Dataset excerpts:

————

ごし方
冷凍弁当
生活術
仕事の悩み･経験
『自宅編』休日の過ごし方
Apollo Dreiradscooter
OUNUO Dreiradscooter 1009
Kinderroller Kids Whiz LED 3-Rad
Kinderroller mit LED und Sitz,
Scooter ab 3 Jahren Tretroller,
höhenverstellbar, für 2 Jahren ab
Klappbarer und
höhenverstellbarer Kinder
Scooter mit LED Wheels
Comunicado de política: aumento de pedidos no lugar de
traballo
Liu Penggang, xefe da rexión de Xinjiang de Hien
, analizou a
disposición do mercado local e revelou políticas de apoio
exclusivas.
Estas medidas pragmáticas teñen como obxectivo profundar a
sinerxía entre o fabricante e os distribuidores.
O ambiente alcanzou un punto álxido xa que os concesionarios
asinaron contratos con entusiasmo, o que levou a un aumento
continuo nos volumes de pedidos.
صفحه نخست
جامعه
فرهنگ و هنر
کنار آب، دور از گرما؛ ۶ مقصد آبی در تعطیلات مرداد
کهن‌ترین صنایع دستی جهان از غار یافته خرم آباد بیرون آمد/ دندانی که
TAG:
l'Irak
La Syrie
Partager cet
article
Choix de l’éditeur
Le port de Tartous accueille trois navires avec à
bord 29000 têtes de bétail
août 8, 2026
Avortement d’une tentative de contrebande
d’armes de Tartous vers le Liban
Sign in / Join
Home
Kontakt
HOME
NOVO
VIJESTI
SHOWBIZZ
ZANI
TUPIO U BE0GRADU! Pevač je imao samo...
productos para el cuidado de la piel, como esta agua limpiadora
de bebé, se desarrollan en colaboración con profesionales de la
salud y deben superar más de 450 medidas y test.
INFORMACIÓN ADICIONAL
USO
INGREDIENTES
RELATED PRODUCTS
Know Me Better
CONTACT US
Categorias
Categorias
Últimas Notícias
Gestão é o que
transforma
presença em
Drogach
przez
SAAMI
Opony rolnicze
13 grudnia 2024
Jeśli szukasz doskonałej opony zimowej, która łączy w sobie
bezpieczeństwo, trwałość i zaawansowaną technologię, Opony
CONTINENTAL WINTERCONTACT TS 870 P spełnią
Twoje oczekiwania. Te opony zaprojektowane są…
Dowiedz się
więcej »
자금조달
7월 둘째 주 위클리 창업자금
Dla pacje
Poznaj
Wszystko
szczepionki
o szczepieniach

————

What is expected: Please copy every line of the listing above, keeping each character, line break and spelling unchanged.

Response for this exercise:
ごし方
冷凍弁当
生活術
仕事の悩み･経験
『自宅編』休日の過ごし方
Apollo Dreiradscooter
OUNUO Dreiradscooter 1009
Kinderroller Kids Whiz LED 3-Rad
Kinderroller mit LED und Sitz,
Scooter ab 3 Jahren Tretroller,
höhenverstellbar, für 2 Jahren ab
Klappbarer und
höhenverstellbarer Kinder
Scooter mit LED Wheels
Comunicado de política: aumento de pedidos no lugar de
traballo
Liu Penggang, xefe da rexión de Xinjiang de Hien
, analizou a
disposición do mercado local e revelou políticas de apoio
exclusivas.
Estas medidas pragmáticas teñen como obxectivo profundar a
sinerxía entre o fabricante e os distribuidores.
O ambiente alcanzou un punto álxido xa que os concesionarios
asinaron contratos con entusiasmo, o que levou a un aumento
continuo nos volumes de pedidos.
صفحه نخست
جامعه
فرهنگ و هنر
کنار آب، دور از گرما؛ ۶ مقصد آبی در تعطیلات مرداد
کهن‌ترین صنایع دستی جهان از غار یافته خرم آباد بیرون آمد/ دندانی که
TAG:
l'Irak
La Syrie
Partager cet
article
Choix de l’éditeur
Le port de Tartous accueille trois navires avec à
bord 29000 têtes de bétail
août 8, 2026
Avortement d’une tentative de contrebande
d’armes de Tartous vers le Liban
Sign in / Join
Home
Kontakt
HOME
NOVO
VIJESTI
SHOWBIZZ
ZANI
TUPIO U BE0GRADU! Pevač je imao samo...
productos para el cuidado de la piel, como esta agua limpiadora
de bebé, se desarrollan en colaboración con profesionales de la
salud y deben superar más de 450 medidas y test.
INFORMACIÓN ADICIONAL
USO
INGREDIENTES
RELATED PRODUCTS
Know Me Better
CONTACT US
Categorias
Categorias
Últimas Notícias
Gestão é o que
transforma
presença em
Drogach
przez
SAAMI
Opony rolnicze
13 grudnia 2024
Jeśli szukasz doskonałej opony zimowej, która łączy w sobie
bezpieczeństwo, trwałość i zaawansowaną technologię, Opony
CONTINENTAL WINTERCONTACT TS 870 P spełnią
Twoje oczekiwania. Te opony zaprojektowane są…
Dowiedz się
więcej »
자금조달
7월 둘째 주 위클리 창업자금
Dla pacje
Poznaj
Wszystko
szczepionki
o szczepieniach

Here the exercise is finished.